El análisis se extendió hacia la influencia de los líderes tecnológicos en el capitalismo actual. Foessel reconoció que el poder de los industriales no es un fenómeno nuevo, pero destacó que figuras como Elon Musk, Mark Zuckerberg y Peter Thiel asocian ese poder a utopías transhumanistas y, en ciertos casos, a visiones reaccionarias. En particular, subrayó la necesidad de un escrutinio serio sobre la influencia de Musk en el gobierno de Trump. Asimismo, alertó sobre la fragilidad económica del sector, señalando que OpenAI tiene una capitalización de más de 800.000 millones de dólares sin haber generado beneficios, lo que define una burbuja especulativa real.

En relación con la vigilancia, el filósofo citó a la empresa Palantir, cofundada por Peter Thiel, como ejemplo de la dimensión ideológica del problema. Esta firma, especializada en el análisis de datos sensibles para servicios de inteligencia y asesoramiento militar, no es neutral. Foessel recordó que el propio Thiel declaró en 2009 que ya no creía que la democracia y la libertad fueran compatibles. Esta situación remite a lo que Gilles Deleuze denominaba "sociedades de control", un sistema donde los individuos colaboran en su propia vigilancia al compartir datos de consumo y movimiento, un proceso apoyado por la biometría y, frecuentemente, respaldado por el Estado en nombre de la seguridad.

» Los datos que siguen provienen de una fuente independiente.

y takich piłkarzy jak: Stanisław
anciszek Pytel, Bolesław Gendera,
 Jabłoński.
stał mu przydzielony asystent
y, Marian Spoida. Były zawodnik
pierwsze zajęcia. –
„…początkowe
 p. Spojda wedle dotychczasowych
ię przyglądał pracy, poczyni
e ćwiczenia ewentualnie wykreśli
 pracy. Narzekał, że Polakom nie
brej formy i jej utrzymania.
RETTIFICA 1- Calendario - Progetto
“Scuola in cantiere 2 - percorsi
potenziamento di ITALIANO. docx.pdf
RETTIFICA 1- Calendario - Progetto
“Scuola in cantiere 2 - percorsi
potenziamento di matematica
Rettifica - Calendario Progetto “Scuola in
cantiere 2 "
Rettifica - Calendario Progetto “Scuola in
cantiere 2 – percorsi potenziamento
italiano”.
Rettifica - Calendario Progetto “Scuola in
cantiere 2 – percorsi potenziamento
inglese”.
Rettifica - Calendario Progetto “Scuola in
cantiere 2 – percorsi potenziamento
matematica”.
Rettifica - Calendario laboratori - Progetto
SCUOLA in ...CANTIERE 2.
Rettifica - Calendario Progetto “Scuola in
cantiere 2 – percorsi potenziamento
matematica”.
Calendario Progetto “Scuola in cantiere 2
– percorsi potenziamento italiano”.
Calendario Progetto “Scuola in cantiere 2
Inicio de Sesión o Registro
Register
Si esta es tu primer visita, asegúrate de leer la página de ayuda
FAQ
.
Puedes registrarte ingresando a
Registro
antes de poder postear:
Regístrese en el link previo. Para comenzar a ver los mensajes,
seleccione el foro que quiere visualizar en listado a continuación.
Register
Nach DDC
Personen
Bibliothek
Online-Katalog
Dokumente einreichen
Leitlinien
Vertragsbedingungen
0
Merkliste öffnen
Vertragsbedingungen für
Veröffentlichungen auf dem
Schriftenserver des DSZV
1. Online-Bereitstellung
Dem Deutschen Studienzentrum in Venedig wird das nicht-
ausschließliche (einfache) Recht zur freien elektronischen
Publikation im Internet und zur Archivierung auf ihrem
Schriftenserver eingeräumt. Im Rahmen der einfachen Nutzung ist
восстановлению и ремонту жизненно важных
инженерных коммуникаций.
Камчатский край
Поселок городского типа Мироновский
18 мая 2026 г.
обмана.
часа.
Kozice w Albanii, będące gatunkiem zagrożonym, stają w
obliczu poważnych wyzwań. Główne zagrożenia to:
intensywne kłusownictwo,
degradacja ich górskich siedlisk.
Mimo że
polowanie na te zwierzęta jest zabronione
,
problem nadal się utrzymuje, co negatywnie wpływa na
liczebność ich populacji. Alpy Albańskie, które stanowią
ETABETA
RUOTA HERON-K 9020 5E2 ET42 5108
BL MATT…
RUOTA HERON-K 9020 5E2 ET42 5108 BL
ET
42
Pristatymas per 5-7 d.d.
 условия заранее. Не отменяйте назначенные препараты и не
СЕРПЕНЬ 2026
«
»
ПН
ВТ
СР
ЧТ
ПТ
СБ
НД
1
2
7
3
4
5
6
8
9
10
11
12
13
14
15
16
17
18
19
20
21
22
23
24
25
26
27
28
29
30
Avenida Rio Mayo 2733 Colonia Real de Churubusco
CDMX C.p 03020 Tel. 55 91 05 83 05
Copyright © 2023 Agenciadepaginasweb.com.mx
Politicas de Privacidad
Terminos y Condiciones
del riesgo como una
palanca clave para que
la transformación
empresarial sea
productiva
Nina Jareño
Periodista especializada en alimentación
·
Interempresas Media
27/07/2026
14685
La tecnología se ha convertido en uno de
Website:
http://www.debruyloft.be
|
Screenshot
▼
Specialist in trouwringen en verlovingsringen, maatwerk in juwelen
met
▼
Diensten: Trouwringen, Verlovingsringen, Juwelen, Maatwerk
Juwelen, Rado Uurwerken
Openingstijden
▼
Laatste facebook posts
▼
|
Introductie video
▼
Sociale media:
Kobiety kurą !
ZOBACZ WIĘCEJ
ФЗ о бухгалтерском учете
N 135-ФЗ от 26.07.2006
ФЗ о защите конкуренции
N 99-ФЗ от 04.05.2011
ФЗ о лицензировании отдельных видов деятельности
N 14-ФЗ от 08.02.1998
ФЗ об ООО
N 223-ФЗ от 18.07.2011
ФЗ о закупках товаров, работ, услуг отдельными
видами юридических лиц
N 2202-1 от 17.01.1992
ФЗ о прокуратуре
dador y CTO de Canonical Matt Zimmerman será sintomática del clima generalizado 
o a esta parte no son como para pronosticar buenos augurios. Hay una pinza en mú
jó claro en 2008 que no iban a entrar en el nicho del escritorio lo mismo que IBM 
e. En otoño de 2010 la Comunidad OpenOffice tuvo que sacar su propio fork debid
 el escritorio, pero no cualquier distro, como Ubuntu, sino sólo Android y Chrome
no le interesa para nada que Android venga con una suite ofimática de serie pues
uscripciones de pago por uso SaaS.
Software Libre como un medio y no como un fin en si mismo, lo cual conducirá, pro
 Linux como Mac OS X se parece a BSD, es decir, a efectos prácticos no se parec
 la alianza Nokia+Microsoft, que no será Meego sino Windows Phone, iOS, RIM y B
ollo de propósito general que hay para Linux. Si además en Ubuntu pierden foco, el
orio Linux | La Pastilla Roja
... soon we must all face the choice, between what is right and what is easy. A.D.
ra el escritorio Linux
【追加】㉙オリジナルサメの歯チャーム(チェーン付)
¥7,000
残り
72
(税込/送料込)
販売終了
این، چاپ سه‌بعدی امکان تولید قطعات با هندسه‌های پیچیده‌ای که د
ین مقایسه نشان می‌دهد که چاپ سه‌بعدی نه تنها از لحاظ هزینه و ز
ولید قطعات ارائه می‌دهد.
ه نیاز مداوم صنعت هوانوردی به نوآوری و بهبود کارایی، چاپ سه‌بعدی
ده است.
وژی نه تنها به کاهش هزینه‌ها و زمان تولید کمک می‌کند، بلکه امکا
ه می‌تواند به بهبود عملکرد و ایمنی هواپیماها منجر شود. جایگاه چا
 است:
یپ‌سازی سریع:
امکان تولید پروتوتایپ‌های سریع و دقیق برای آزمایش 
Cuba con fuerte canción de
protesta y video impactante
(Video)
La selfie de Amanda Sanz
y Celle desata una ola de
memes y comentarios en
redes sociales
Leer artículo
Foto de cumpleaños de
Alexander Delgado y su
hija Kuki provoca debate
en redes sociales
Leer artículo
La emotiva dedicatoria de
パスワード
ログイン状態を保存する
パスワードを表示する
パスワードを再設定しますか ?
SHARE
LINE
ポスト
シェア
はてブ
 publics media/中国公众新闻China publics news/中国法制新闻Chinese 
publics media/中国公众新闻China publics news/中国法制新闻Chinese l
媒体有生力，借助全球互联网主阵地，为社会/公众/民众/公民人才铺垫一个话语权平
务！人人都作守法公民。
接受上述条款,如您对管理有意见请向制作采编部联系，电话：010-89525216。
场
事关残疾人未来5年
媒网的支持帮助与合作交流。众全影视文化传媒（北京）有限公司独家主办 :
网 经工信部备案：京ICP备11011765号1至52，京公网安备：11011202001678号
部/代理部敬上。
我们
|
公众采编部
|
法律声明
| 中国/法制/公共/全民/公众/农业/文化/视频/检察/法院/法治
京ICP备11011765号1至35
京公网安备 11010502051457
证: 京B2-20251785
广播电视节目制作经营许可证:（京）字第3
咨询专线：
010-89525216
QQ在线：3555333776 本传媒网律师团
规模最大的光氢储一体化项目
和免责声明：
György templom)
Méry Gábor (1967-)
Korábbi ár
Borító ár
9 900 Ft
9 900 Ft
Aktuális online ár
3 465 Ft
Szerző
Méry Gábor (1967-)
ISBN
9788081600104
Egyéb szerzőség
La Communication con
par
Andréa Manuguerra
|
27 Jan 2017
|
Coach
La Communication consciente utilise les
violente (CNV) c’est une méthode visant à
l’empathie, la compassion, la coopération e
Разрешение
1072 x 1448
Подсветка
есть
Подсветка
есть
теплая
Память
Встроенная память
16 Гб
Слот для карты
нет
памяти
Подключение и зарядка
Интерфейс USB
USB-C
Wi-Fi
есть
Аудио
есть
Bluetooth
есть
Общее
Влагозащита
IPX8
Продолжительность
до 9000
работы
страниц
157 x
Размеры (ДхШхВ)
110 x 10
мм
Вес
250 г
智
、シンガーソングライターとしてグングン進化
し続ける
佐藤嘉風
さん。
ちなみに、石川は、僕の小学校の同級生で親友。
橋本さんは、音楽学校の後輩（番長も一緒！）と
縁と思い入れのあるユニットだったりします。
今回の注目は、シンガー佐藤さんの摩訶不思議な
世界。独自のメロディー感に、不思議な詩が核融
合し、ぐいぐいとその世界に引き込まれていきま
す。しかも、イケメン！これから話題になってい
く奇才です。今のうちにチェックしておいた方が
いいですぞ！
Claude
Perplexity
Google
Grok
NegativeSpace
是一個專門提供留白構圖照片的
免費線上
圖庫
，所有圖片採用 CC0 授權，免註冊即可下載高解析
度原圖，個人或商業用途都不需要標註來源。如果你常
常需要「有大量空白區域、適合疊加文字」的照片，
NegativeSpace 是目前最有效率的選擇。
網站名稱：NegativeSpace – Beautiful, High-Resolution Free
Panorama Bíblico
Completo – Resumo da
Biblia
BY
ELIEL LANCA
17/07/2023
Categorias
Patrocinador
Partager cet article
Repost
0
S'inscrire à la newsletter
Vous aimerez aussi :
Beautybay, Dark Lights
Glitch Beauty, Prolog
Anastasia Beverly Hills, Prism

Hacia el final de su presentación, Foessel trazó paralelismos entre la actualidad y la Francia de finales de la década de 1930, tema que desarrolla en su libro Récidive, 1938. Aunque aclaró que la historia no se repite, advirtió que persisten lógicas similares: el rechazo al extranjero, la explosión de las desigualdades, el aumento de peligros militares y el abandono de la fe democrática. Mencionó que líderes como Trump, Meloni y Milei han sido elegidos mediante procesos regulares, pero practican políticas que debilitan el Estado de derecho, basándose en la premisa platónica de que el poder centralizado es más eficiente en crisis, una lógica que Foessel rechazó citando la falta de preparación en las decisiones militares de Putin y Trump.

A pesar del diagnóstico complejo, el filósofo no cerró con pesimismo. Señaló que la derrota electoral de Orbán en Hungría y el rechazo en Italia al proyecto de Meloni de controlar el poder judicial son indicios de que el apego popular al Estado de derecho sigue vigente. Para Foessel, la pregunta urgente es si las sociedades están dispuestas a defender la democracia antes de que el deterioro sea irreversible.